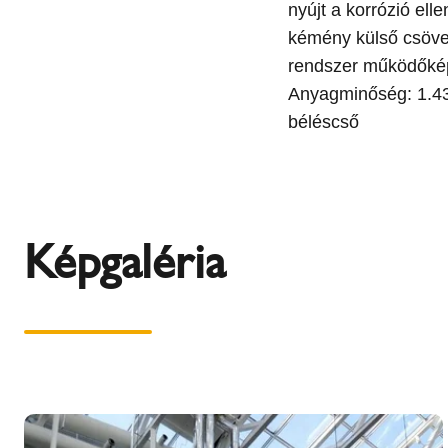
nyújt a korrózió ell
kémény külső csöve f
rendszer működőké
Anyagminőség: 1.43
béléscső
Képgaléria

◆ Work to complete
Without the pictures, transcribe the listing above exactly.

◆ Exercise solution
nyújt a korrózió ell
kémény külső csöve f
rendszer működőké
Anyagminőség: 1.43
béléscső
Képgaléria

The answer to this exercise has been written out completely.